Last September, there were sensational reports of cocaine being passed openly at graduation balls in counties Meath and Louth. One young man left a ball in Drogheda and was found dead shortly afterwards with cocaine in his blood. Traces of cocaine were even found in the Dáil toilets last year. It is a serious problem that can strike anywhere, and we need to be acutely aware of it.
Some young people are lulled into a false sense of security by the reckless description of cocaine as a recreational drug. Cocaine needs to be recognised for the deadly threat it poses to society.
Too many young people are perilously ignorant of the dangers. It is not only a highly addictive drug, but also a very dangerous one. It can kill people the first time they use it as it may lead to heart complications, especially when mixed with alcohol. It may also be lethal for those who have a heart problem that has not been diagnosed.
The US spent $69 billion fighting drugs last year. They have been throwing good money after bad since Richard Nixon launched his war on drugs in the 1970s. Over the following 35 years they spent about three trillion dollars, but the drug addiction level is still 1.3%, which is what it has been since 1914.
The Americans tried to ban alcohol with prohibition during the 1920s with disastrous results. The experiment essentially gave rise to the golden era of the gangsters. When prohibition was repealed, the social decline that some predicted never happened. But society was left with the organised crime that prohibition had spawned. The current prohibition on drugs seems to be proving just as disastrous in fostering the kind of dangerous criminal activity in this country that we once associated with the movies about gangland Chicago in the prohibition era.
This is not to suggest we should just quit fighting the drug scourge, but it is time we recognised that the tactics being used are a failure and a waste of resources.
ONLY an idiot would think the Americans are winning the war on drugs, and it is the height of folly to try to emulate their failing tactics, which is what we have been doing.
Criminals engaged in the cocaine trade are highly organised. Those who were attempting to smuggle the cocaine found off Cork must have accumulated phenomenal wealth to purchase cocaine that would have been worth between €100m and €300m on the street, depending on the way the drug would be diluted.
If the drug squad could cut off the supply to this country in the morning, we would probably be faced with a dreadful crime wave because the price of drugs would go up and the addicts would still have to have their fix. They would therefore have to steal more than ever. The most vulnerable people would inevitably be targeted and nobody would be safe in the process.
We have already developed an underclass of vicious criminals who thrive on the current system. Instead of providing the incentive to get people off drugs, our system is promoting the drug culture. Many addicts feed their habits by supplying others to get them addicted. As a result, the drug culture is being promoted on a basis similar to pyramid selling.

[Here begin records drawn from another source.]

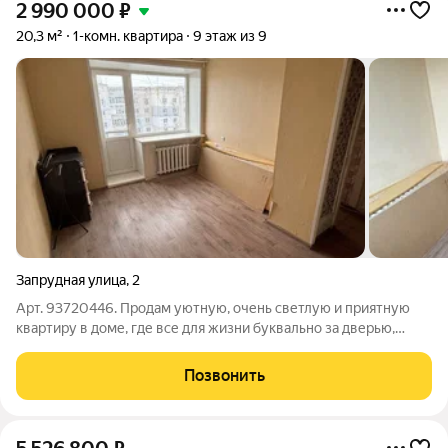
2 990 000
₽
20,3 м²
1-комн. квартира
9 этаж из 9
Запрудная улица
,
2
Арт. 93720446. Продам уютную, очень светлую и приятную
квартиру в доме, где все для жизни буквально за дверью,
идеальный вариант для тех, кто ценит пешую доступность
всего и сразу. В доме находится магазин Магнит, пункт набора
Позвонить
чистой воды, пункты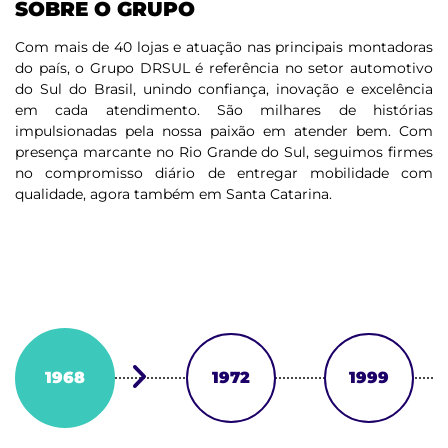
SOBRE O GRUPO
Com mais de 40 lojas e atuação nas principais montadoras
do país, o Grupo DRSUL é referência no setor automotivo
do Sul do Brasil, unindo confiança, inovação e excelência
em cada atendimento. São milhares de histórias
impulsionadas pela nossa paixão em atender bem. Com
presença marcante no Rio Grande do Sul, seguimos firmes
no compromisso diário de entregar mobilidade com
qualidade, agora também em Santa Catarina.
1968
1972
1999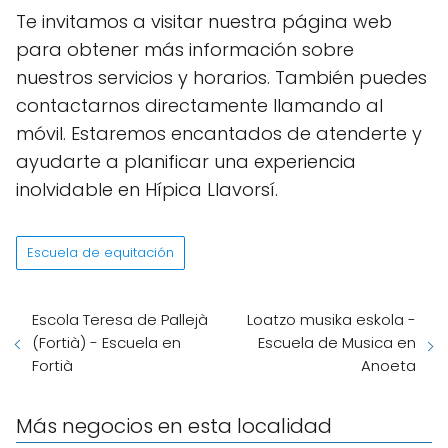
Te invitamos a visitar nuestra página web
para obtener más información sobre
nuestros servicios y horarios. También puedes
contactarnos directamente llamando al
móvil. Estaremos encantados de atenderte y
ayudarte a planificar una experiencia
inolvidable en Hípica Llavorsí.
Escuela de equitación
Escola Teresa de Pallejà
Loatzo musika eskola -
(Fortià) - Escuela en
Escuela de Musica en
Fortià
Anoeta
Más negocios en esta localidad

The system we have is not working, and there is no point in waiting until we develop the kind of problems they have in Spain or the US before facing reality. We need to recognise that our current tactics are disastrous.
People may argue for the legalisation of drugs, or for the provision of drugs to on prescription. Those would be ways of regulating the profits and decommissioning the pushers. Whatever tactics are used, a new approach is urgently required.